A Berna una manifestazione nazionale per la neutralità e la pace

Scritto il 05/08/2026
da team.redazione


Sabato 29 agosto Piazza federale ospiterà un incontro dedicato al ruolo storico della Svizzera come Paese neutrale e promotore del dialogo internazionale

In un periodo storico segnato da guerre, tensioni internazionali e crescente instabilità geopolitica, in Svizzera c'è chi desidera riportare al centro del dibattito uno dei principi che hanno accompagnato la Confederazione per generazioni: la neutralità.

Con questo spirito, sabato 29 agosto 2026, dalle 15 alle 17, la Piazza federale di Berna ospiterà la Manifestazione nazionale per la neutralità e la pace, promossa da Public Eye on Science (PEOS) in collaborazione con il movimento Neutralità per la pace e la riconciliazione.

Lo slogan scelto dagli organizzatori è chiaro: "No alla guerra e alle sanzioni – Sì alla neutralità", accompagnato dall'invito a sostenere l'iniziativa popolare "Salvaguardia della neutralità svizzera".

La neutralità come patrimonio della Svizzera

Per oltre due secoli la neutralità ha rappresentato uno degli elementi più riconoscibili della politica estera svizzera.
Grazie a questa posizione, la Confederazione ha potuto offrire i propri buoni uffici, favorire il dialogo tra Stati in conflitto, ospitare negoziati internazionali e svolgere un ruolo di mediazione riconosciuto ben oltre i propri confini.
Secondo gli organizzatori, preservare questa tradizione significa continuare a mettere la diplomazia e la costruzione della pace al centro dell'azione internazionale della Svizzera.
Tra i temi che saranno affrontati figurano anche le conseguenze delle sanzioni unilaterali e il rapporto della Confederazione con NATO, Unione Europea e Stati Uniti, argomenti sui quali negli ultimi anni il dibattito politico svizzero si è intensificato.

Un palco che riunisce sensibilità politiche diverse

Uno degli aspetti più interessanti dell'iniziativa è la presenza di relatori provenienti da esperienze professionali e orientamenti politici molto differenti.
Interverranno infatti giuristi, diplomatici, accademici, ufficiali superiori in congedo ed esponenti politici appartenenti a schieramenti spesso distanti tra loro.

Tra gli ospiti annunciati figurano:

il professor Alfred de Zayas, già esperto indipendente delle Nazioni Unite in materia di diritti umani e diritto internazionale;
il professor Pascal Lottaz, fondatore del progetto Neutrality Studies;
Jacques Baud, colonnello di Stato Maggiore in congedo, collegato da Bruxelles;
il politologo Wolf Linder;
il tenente colonnello Ralph Bosshard;
l'avvocato Philipp Kruse;
l'ex ambasciatore svizzero Jean-Daniel Ruch;
il Consigliere agli Stati Pirmin Schwander;
la Granconsigliera ticinese Maria Pia Ambrosetti;
il Granconsigliere ticinese Massimiliano Ay;
l'editore Christoph Pfluger, promotore del Movimento per la neutralità.

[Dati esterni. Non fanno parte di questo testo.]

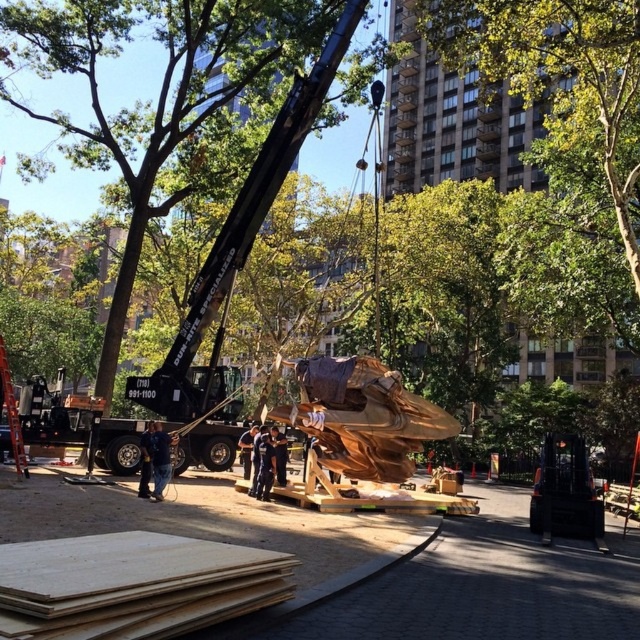
Question: Can you confirm if plywood at lower left is positioned above golden polished wood sculpture at center?

Choices:
 (A) yes
 (B) no

Answer: (A)

Question: Among these objects, which one is nearest to the camera?

Choices:
 (A) wooden boards at center
 (B) plywood at lower left
 (C) blue denim jeans at lower left
 (D) green leafy tree at center

Answer: (B)

Question: Which point appears farthest from the camera in this image?

Choices:
 (A) (211, 173)
 (B) (369, 396)

Answer: (A)

Question: Is wooden boards at center closer to the viewer compared to plywood at lower left?

Choices:
 (A) no
 (B) yes

Answer: (A)

Question: Is wooden boards at center behind blue denim jeans at lower left?

Choices:
 (A) yes
 (B) no

Answer: (B)

Question: Which of the following is the farthest from the observer?

Choices:
 (A) blue denim jeans at lower left
 (B) wooden boards at center

Answer: (A)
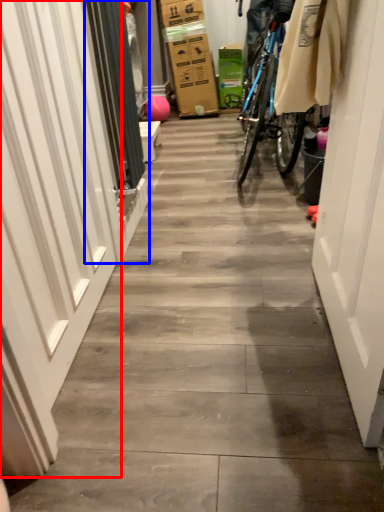
Question: Which object appears closest to the camera in this image, garage door (highlighted by a red box) or screen door (highlighted by a blue box)?

Choices:
 (A) garage door
 (B) screen door

Answer: (A)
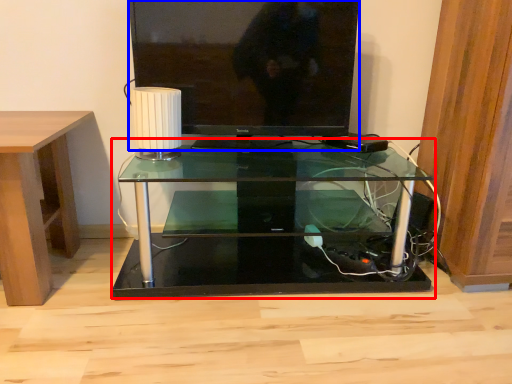
Question: Which object is closer to the camera taking this photo, table (highlighted by a red box) or television (highlighted by a blue box)?

Choices:
 (A) table
 (B) television

Answer: (A)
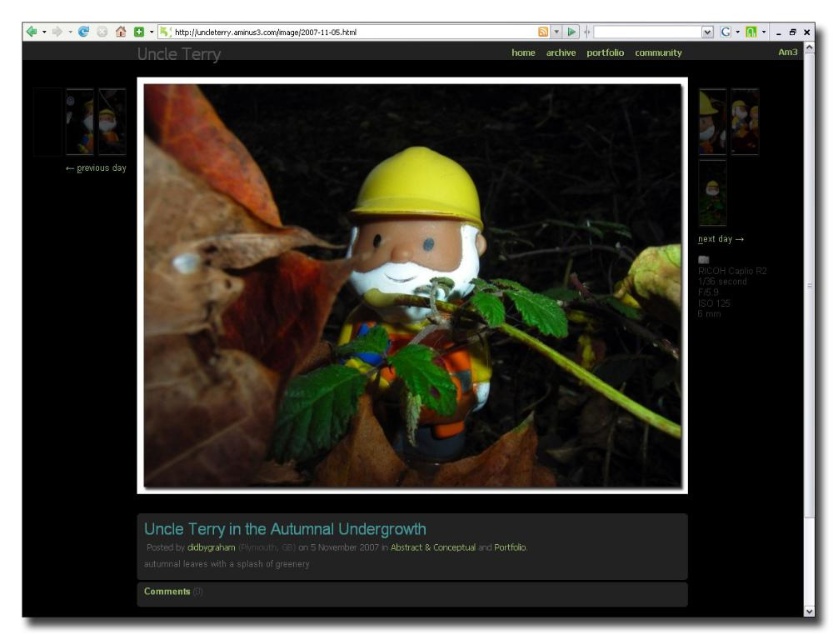
Based on the scene described, can you determine if the green leafy plant at center is wider than the yellow matte plastic doll at center?

The green leafy plant at center might be wider than the yellow matte plastic doll at center according to the description provided.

La varietà delle provenienze politiche è uno degli elementi sottolineati dagli stessi organizzatori, che definiscono l'iniziativa come un progetto apartitico aperto al confronto.

Pace e dialogo al centro del confronto

Nel materiale diffuso alla stampa vengono riportate alcune riflessioni che anticipano i temi dell'incontro.
Il professor Wolf Linder osserva come l'iniziativa sia nata all'interno di un comitato apartitico con l'obiettivo di rafforzare il ruolo della neutralità nella politica estera svizzera.
Il professor Pascal Lottaz richiama invece l'importanza, per uno Stato che desidera mantenere una posizione neutrale, di preservare la propria autonomia nelle scelte di politica internazionale.
L'ex ambasciatore Jean-Daniel Ruch evidenzia il valore della Svizzera quale ponte tra le parti in conflitto, ribadendo che il Paese può continuare a offrire un contributo utile attraverso la diplomazia e la mediazione.

Un tema che riguarda l'intero Paese

La neutralità continua a essere uno dei temi più sentiti della politica svizzera e coinvolge cittadini con sensibilità molto diverse.
Al di là delle differenti opinioni sull'iniziativa popolare, la manifestazione del 29 agosto intende riportare l'attenzione sul ruolo che la Confederazione ha storicamente svolto come luogo di incontro, dialogo e ricerca della pace.
In un mondo attraversato da numerosi conflitti, il valore della mediazione e della diplomazia continua infatti a rappresentare uno degli aspetti più apprezzati dell'identità svizzera, riconosciuto a livello internazionale.